> [Aim of the task]
The records underneath are to be printed in full and exactly, with no pictures carried over.

Recorded data

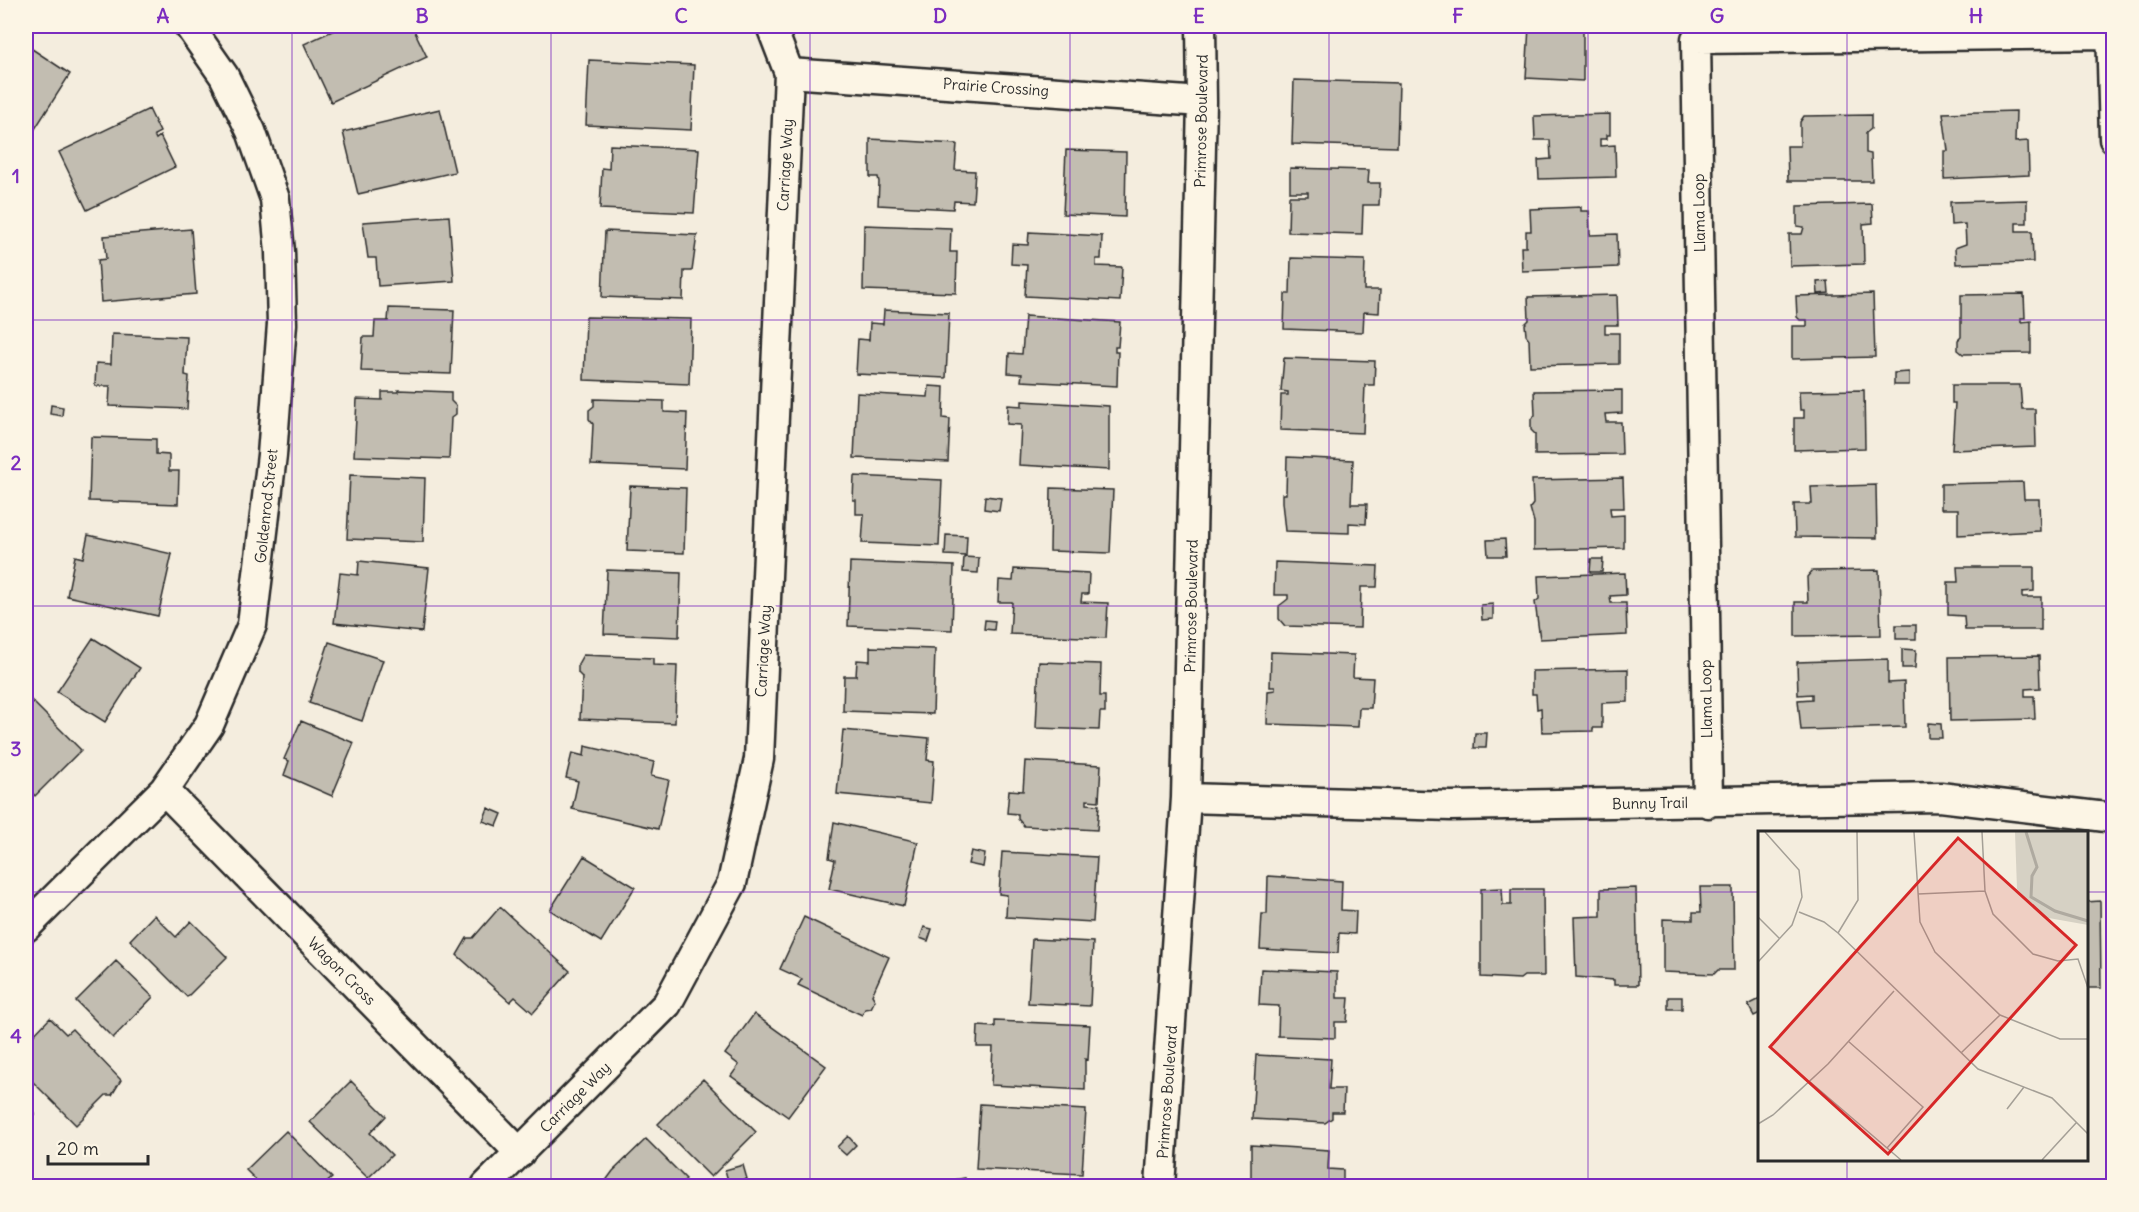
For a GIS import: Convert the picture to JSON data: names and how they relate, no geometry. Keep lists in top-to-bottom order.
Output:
{
  "streets": {
    "street": [
      "Prairie Crossing",
      "Primrose Boulevard",
      "Carriage Way",
      "Llama Loop",
      "Goldenrod Street",
      "Bunny Trail",
      "Wagon Cross"
    ]
  },
  "crossings": [
    ["Prairie Crossing", "Primrose Boulevard"],
    ["Prairie Crossing", "Carriage Way"],
    ["Primrose Boulevard", "Bunny Trail"],
    ["Carriage Way", "Wagon Cross"],
    ["Llama Loop", "Bunny Trail"],
    ["Goldenrod Street", "Wagon Cross"]
  ],
  "scale_bar": "20 m",
  "grid": {
    "columns": [
      "A",
      "B",
      "C",
      "D",
      "E",
      "F",
      "G",
      "H"
    ],
    "rows": [
      "1",
      "2",
      "3",
      "4"
    ]
  }
}
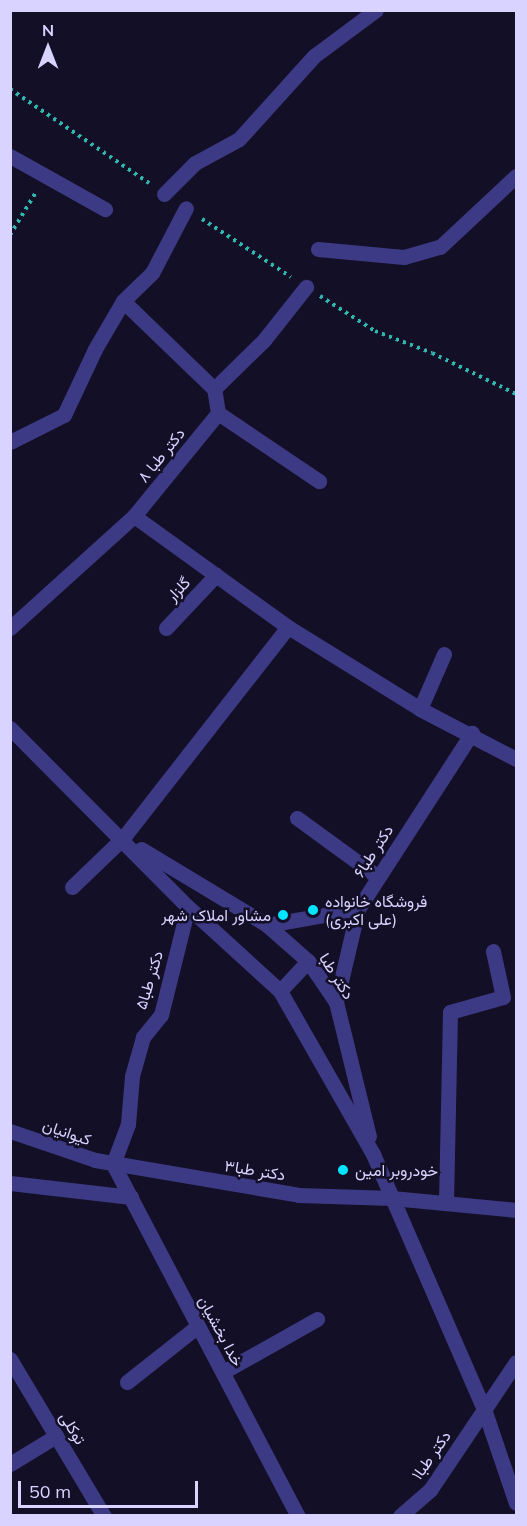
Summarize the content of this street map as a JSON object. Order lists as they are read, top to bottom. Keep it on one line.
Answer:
{"streets":{"street":["دکتر طبا ۸","گلزار","دکتر طبا۶","دکتر طبا","دکتر طبا۵","کیوانیان","دکتر طبا۳","خدا بخشیان","توکلی","دکتر طبا۱"]},"crossings":[["دکتر طبا۶","دکتر طبا"],["دکتر طبا","دکتر طبا۵"],["دکتر طبا","دکتر طبا۳"],["دکتر طبا","دکتر طبا۱"],["دکتر طبا۵","کیوانیان"],["دکتر طبا۵","دکتر طبا۳"],["دکتر طبا۵","خدا بخشیان"],["کیوانیان","دکتر طبا۳"],["کیوانیان","خدا بخشیان"],["دکتر طبا۳","خدا بخشیان"]],"places":["فروشگاه خانواده (علی اکبری)","مشاور املاک شهر","خودروبر امین"],"scale_bar":"50 m","north":"top"}
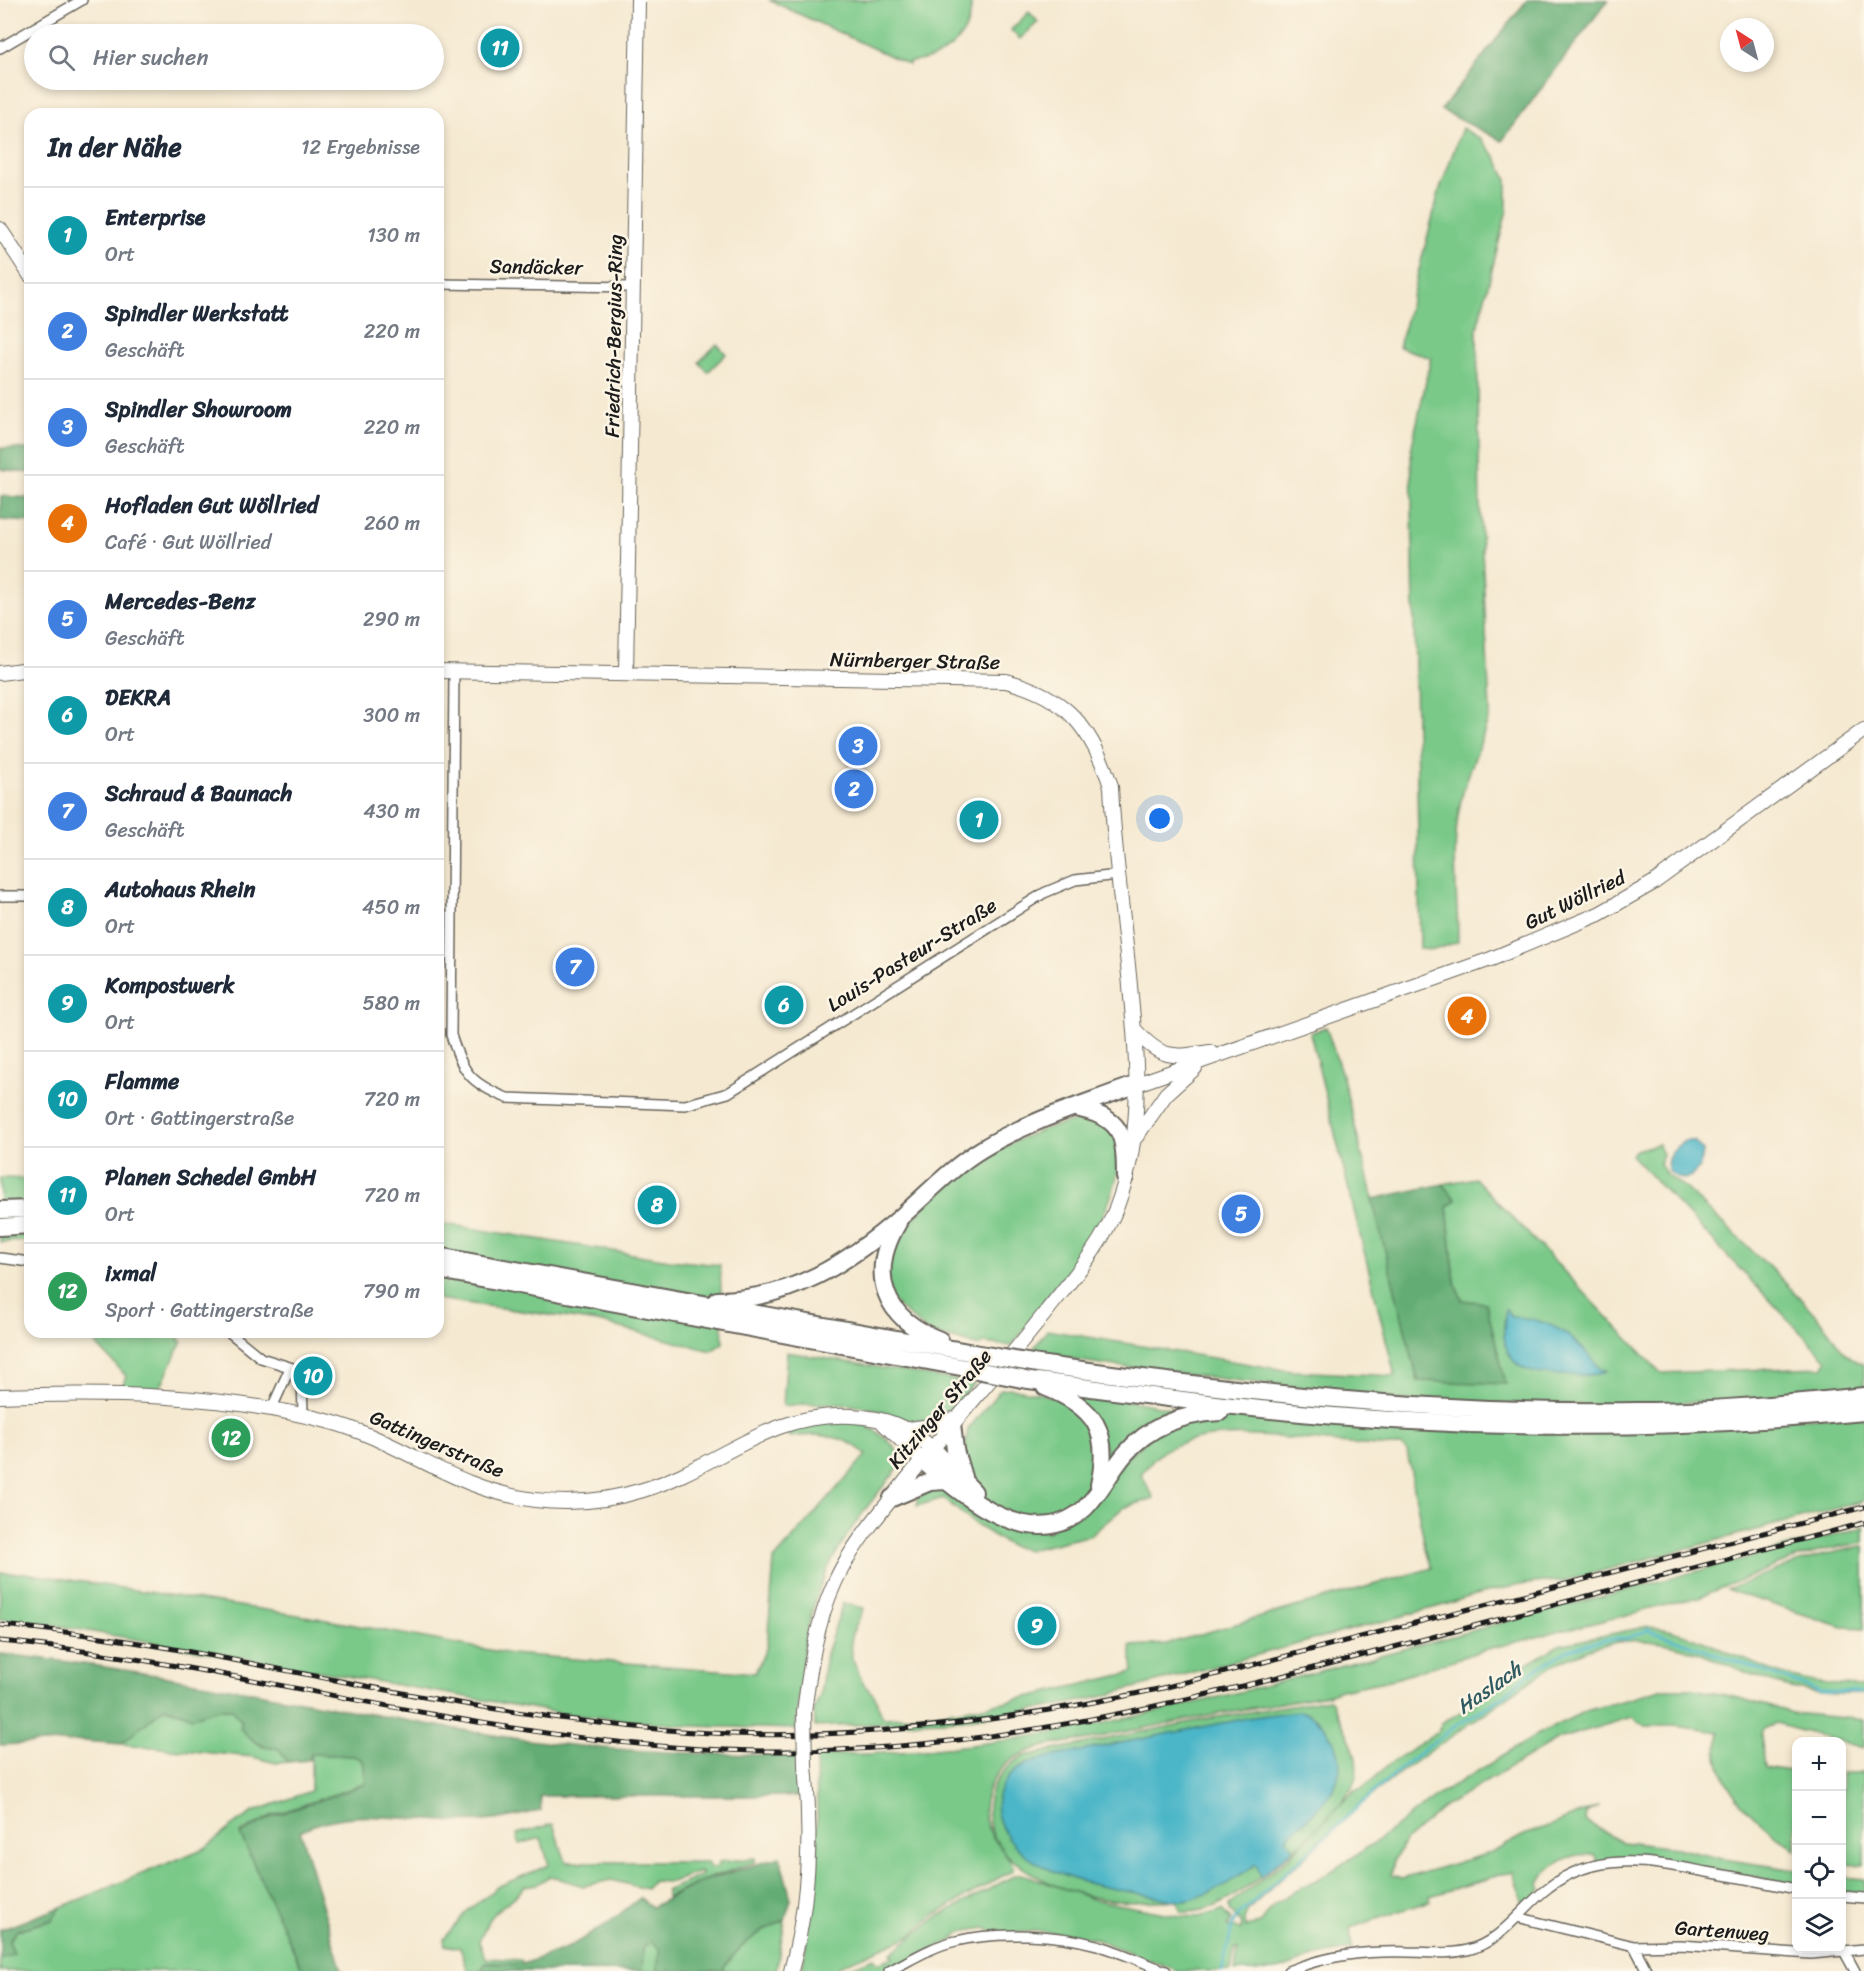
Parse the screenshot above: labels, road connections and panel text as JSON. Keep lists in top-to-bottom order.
{
  "streets": {
    "street": [
      "Sandäcker",
      "Friedrich-Bergius-Ring",
      "Nürnberger Straße",
      "Gut Wöllried",
      "Louis-Pasteur-Straße",
      "Kitzinger Straße",
      "Gattingerstraße",
      "Gartenweg"
    ]
  },
  "crossings": [
    ["Sandäcker", "Friedrich-Bergius-Ring"],
    ["Friedrich-Bergius-Ring", "Nürnberger Straße"],
    ["Nürnberger Straße", "Louis-Pasteur-Straße"],
    ["Nürnberger Straße", "Kitzinger Straße"],
    ["Kitzinger Straße", "Gattingerstraße"]
  ],
  "water": ["Haslach"],
  "north": "top left",
  "page": {
    "search": "Hier suchen",
    "pins": [
      "11",
      "3",
      "2",
      "1",
      "7",
      "6",
      "4",
      "8",
      "5",
      "10",
      "12",
      "9"
    ],
    "heading": ["In der Nähe", "12 Ergebnisse"],
    "list": [
      {
        "mark": "1",
        "name": "Enterprise",
        "note": "Ort",
        "value": "130 m"
      },
      {
        "mark": "2",
        "name": "Spindler Werkstatt",
        "note": "Geschäft",
        "value": "220 m"
      },
      {
        "mark": "3",
        "name": "Spindler Showroom",
        "note": "Geschäft",
        "value": "220 m"
      },
      {
        "mark": "4",
        "name": "Hofladen Gut Wöllried",
        "note": "Café · Gut Wöllried",
        "value": "260 m"
      },
      {
        "mark": "5",
        "name": "Mercedes-Benz",
        "note": "Geschäft",
        "value": "290 m"
      },
      {
        "mark": "6",
        "name": "DEKRA",
        "note": "Ort",
        "value": "300 m"
      },
      {
        "mark": "7",
        "name": "Schraud & Baunach",
        "note": "Geschäft",
        "value": "430 m"
      },
      {
        "mark": "8",
        "name": "Autohaus Rhein",
        "note": "Ort",
        "value": "450 m"
      },
      {
        "mark": "9",
        "name": "Kompostwerk",
        "note": "Ort",
        "value": "580 m"
      },
      {
        "mark": "10",
        "name": "Flamme",
        "note": "Ort · Gattingerstraße",
        "value": "720 m"
      },
      {
        "mark": "11",
        "name": "Planen Schedel GmbH",
        "note": "Ort",
        "value": "720 m"
      },
      {
        "mark": "12",
        "name": "ixmal",
        "note": "Sport · Gattingerstraße",
        "value": "790 m"
      }
    ],
    "map_buttons": ["+", "−"]
  }
}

> [Output of the task]
For a GIS import: Convert the picture to JSON data: names and how they relate, no geometry. Keep lists in top-to-bottom order.
Output:
{
  "streets": {
    "street": [
      "Prairie Crossing",
      "Primrose Boulevard",
      "Carriage Way",
      "Llama Loop",
      "Goldenrod Street",
      "Bunny Trail",
      "Wagon Cross"
    ]
  },
  "crossings": [
    ["Prairie Crossing", "Primrose Boulevard"],
    ["Prairie Crossing", "Carriage Way"],
    ["Primrose Boulevard", "Bunny Trail"],
    ["Carriage Way", "Wagon Cross"],
    ["Llama Loop", "Bunny Trail"],
    ["Goldenrod Street", "Wagon Cross"]
  ],
  "scale_bar": "20 m",
  "grid": {
    "columns": [
      "A",
      "B",
      "C",
      "D",
      "E",
      "F",
      "G",
      "H"
    ],
    "rows": [
      "1",
      "2",
      "3",
      "4"
    ]
  }
}
Summarize the content of this street map as a JSON object. Order lists as they are read, top to bottom. Keep it on one line.
Answer:
{"streets":{"street":["دکتر طبا ۸","گلزار","دکتر طبا۶","دکتر طبا","دکتر طبا۵","کیوانیان","دکتر طبا۳","خدا بخشیان","توکلی","دکتر طبا۱"]},"crossings":[["دکتر طبا۶","دکتر طبا"],["دکتر طبا","دکتر طبا۵"],["دکتر طبا","دکتر طبا۳"],["دکتر طبا","دکتر طبا۱"],["دکتر طبا۵","کیوانیان"],["دکتر طبا۵","دکتر طبا۳"],["دکتر طبا۵","خدا بخشیان"],["کیوانیان","دکتر طبا۳"],["کیوانیان","خدا بخشیان"],["دکتر طبا۳","خدا بخشیان"]],"places":["فروشگاه خانواده (علی اکبری)","مشاور املاک شهر","خودروبر امین"],"scale_bar":"50 m","north":"top"}
Parse the screenshot above: labels, road connections and panel text as JSON. Keep lists in top-to-bottom order.
{
  "streets": {
    "street": [
      "Sandäcker",
      "Friedrich-Bergius-Ring",
      "Nürnberger Straße",
      "Gut Wöllried",
      "Louis-Pasteur-Straße",
      "Kitzinger Straße",
      "Gattingerstraße",
      "Gartenweg"
    ]
  },
  "crossings": [
    ["Sandäcker", "Friedrich-Bergius-Ring"],
    ["Friedrich-Bergius-Ring", "Nürnberger Straße"],
    ["Nürnberger Straße", "Louis-Pasteur-Straße"],
    ["Nürnberger Straße", "Kitzinger Straße"],
    ["Kitzinger Straße", "Gattingerstraße"]
  ],
  "water": ["Haslach"],
  "north": "top left",
  "page": {
    "search": "Hier suchen",
    "pins": [
      "11",
      "3",
      "2",
      "1",
      "7",
      "6",
      "4",
      "8",
      "5",
      "10",
      "12",
      "9"
    ],
    "heading": ["In der Nähe", "12 Ergebnisse"],
    "list": [
      {
        "mark": "1",
        "name": "Enterprise",
        "note": "Ort",
        "value": "130 m"
      },
      {
        "mark": "2",
        "name": "Spindler Werkstatt",
        "note": "Geschäft",
        "value": "220 m"
      },
      {
        "mark": "3",
        "name": "Spindler Showroom",
        "note": "Geschäft",
        "value": "220 m"
      },
      {
        "mark": "4",
        "name": "Hofladen Gut Wöllried",
        "note": "Café · Gut Wöllried",
        "value": "260 m"
      },
      {
        "mark": "5",
        "name": "Mercedes-Benz",
        "note": "Geschäft",
        "value": "290 m"
      },
      {
        "mark": "6",
        "name": "DEKRA",
        "note": "Ort",
        "value": "300 m"
      },
      {
        "mark": "7",
        "name": "Schraud & Baunach",
        "note": "Geschäft",
        "value": "430 m"
      },
      {
        "mark": "8",
        "name": "Autohaus Rhein",
        "note": "Ort",
        "value": "450 m"
      },
      {
        "mark": "9",
        "name": "Kompostwerk",
        "note": "Ort",
        "value": "580 m"
      },
      {
        "mark": "10",
        "name": "Flamme",
        "note": "Ort · Gattingerstraße",
        "value": "720 m"
      },
      {
        "mark": "11",
        "name": "Planen Schedel GmbH",
        "note": "Ort",
        "value": "720 m"
      },
      {
        "mark": "12",
        "name": "ixmal",
        "note": "Sport · Gattingerstraße",
        "value": "790 m"
      }
    ],
    "map_buttons": ["+", "−"]
  }
}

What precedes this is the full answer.